Assignment:
Please reproduce the listing below line for line, changing nothing.

Data for the task:
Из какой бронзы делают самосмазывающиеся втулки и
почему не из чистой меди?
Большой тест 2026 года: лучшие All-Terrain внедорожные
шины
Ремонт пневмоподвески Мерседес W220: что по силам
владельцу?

Answer for this exercise:
Из какой бронзы делают самосмазывающиеся втулки и
почему не из чистой меди?
Большой тест 2026 года: лучшие All-Terrain внедорожные
шины
Ремонт пневмоподвески Мерседес W220: что по силам
владельцу?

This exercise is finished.